Sevgilisinin yanına geçip kalçasıyla hafif ittirmişti.

"Hadi sen otur bugün de benden olsun kahvaltı."

"Sağol ya(!)" Oğlan göz devirerek kollarını göğsünde birleştirmiş halde masaya oturdu.(sandalyeye yani jsbsjdnd tamam sustum)

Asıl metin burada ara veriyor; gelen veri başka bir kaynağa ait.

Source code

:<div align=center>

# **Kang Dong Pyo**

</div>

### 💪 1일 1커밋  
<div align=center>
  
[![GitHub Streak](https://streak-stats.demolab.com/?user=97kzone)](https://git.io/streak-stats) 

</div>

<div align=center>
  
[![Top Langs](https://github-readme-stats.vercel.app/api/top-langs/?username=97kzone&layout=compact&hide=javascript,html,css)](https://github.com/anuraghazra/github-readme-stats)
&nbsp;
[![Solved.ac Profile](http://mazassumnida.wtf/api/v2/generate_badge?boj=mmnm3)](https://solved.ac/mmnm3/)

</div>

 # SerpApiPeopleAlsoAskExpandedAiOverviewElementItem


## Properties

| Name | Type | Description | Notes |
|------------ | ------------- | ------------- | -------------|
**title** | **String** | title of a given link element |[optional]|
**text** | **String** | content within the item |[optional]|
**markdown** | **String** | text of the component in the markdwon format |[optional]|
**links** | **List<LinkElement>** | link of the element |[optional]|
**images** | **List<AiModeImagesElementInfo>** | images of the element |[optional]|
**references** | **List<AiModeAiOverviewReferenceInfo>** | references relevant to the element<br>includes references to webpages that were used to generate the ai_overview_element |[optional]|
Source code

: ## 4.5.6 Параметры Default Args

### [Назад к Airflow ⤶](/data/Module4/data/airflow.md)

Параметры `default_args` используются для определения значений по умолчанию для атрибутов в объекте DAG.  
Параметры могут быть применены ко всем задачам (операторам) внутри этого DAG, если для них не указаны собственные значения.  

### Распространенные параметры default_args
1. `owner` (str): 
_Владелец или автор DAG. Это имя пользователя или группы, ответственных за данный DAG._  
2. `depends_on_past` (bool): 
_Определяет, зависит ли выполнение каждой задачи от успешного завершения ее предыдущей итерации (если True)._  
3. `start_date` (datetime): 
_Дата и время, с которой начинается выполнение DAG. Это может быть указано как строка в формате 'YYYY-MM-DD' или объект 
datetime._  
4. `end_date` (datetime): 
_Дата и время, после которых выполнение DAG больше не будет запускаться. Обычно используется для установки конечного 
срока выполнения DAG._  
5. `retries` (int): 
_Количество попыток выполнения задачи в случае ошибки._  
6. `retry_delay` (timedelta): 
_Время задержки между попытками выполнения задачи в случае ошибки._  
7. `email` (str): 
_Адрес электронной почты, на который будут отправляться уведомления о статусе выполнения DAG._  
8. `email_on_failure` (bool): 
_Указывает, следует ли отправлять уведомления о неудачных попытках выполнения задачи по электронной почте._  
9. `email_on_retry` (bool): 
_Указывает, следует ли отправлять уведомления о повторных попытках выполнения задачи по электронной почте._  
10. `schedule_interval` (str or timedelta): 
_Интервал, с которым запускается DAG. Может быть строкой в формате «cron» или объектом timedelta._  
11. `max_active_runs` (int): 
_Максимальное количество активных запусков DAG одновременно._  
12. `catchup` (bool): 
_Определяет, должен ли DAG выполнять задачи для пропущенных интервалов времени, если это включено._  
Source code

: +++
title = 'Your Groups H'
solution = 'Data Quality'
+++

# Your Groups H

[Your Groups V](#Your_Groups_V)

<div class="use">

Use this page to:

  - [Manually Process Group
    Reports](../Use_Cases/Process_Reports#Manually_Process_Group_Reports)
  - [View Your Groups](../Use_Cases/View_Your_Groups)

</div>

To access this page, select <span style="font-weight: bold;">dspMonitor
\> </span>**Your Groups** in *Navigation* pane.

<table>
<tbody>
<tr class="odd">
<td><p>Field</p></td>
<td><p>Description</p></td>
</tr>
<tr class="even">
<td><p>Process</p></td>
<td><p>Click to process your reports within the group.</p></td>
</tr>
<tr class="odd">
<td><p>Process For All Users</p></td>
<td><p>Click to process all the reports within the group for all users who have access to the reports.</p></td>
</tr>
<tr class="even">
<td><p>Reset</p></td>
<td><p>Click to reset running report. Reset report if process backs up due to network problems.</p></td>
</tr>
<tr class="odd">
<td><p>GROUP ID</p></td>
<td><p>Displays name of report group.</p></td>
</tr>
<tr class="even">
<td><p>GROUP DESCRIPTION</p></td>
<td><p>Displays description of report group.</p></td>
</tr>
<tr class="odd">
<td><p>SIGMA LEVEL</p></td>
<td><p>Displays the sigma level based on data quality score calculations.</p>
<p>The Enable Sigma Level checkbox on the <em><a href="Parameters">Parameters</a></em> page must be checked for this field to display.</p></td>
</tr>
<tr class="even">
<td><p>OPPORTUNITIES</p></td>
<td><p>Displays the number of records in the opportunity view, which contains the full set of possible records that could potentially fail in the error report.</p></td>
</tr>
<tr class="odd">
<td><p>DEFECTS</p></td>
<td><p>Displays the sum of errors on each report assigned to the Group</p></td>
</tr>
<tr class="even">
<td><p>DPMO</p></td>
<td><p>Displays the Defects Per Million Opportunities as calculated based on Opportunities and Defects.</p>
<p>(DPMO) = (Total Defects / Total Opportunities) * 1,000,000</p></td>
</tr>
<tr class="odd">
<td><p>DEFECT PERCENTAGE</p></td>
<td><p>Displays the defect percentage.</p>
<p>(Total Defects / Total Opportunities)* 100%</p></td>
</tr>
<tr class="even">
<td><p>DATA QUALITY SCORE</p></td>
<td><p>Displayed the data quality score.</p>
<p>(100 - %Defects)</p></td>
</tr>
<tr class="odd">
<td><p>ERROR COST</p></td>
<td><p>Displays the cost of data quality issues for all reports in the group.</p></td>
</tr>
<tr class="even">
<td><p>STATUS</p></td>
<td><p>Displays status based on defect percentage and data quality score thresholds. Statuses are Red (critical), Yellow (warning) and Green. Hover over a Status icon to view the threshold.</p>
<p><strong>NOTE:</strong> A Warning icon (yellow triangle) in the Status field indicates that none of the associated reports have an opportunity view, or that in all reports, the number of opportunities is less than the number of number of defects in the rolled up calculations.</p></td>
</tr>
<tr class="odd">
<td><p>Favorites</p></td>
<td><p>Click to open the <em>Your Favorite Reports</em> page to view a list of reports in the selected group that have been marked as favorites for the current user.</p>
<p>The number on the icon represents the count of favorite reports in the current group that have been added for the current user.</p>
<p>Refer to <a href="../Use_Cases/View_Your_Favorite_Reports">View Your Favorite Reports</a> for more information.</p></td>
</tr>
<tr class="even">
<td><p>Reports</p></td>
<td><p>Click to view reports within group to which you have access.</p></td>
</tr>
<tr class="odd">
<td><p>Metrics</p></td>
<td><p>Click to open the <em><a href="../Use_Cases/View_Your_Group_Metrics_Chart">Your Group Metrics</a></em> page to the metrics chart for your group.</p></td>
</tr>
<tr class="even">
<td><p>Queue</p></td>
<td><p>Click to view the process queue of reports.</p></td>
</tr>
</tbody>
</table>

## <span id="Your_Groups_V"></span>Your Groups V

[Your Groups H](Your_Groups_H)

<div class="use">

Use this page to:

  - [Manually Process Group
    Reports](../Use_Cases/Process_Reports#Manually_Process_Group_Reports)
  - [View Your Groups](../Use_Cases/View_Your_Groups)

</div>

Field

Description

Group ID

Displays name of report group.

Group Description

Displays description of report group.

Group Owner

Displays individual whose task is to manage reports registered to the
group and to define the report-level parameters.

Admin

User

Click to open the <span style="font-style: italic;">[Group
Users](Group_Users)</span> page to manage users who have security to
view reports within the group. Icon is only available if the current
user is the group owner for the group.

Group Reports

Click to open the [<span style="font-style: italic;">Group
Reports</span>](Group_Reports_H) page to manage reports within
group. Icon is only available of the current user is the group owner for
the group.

Kız arkası dönük olduğu için rahatça gülmüş ve kahvaltıyı hazırlayıp sofrayı kurmuştu. Beraber kahvaltılarını yerken ikisinden de ses çıkmıyordu. Oğlan üzgün olduğu için, kız ise oyununu sürdürdüğü için. Oğlan yukarı üstünü değiştirmek için çıktığında, kız sofrayı kaldırmış ve bulaşıkları da yıkamıştı.

Tripli bir halde merdivenlerden inan sevgilisini gördüğünde hafif kıkırdamış, sonrasında ise toparlanıp yanından geçerek üst kata çıkmıştı. Oğlan, hala bir şeyler bekliyordu ama istediği olmuyordu. Ne yani unutmuş muydu? Diye düşünmekten kendini alıkoyamıyordu.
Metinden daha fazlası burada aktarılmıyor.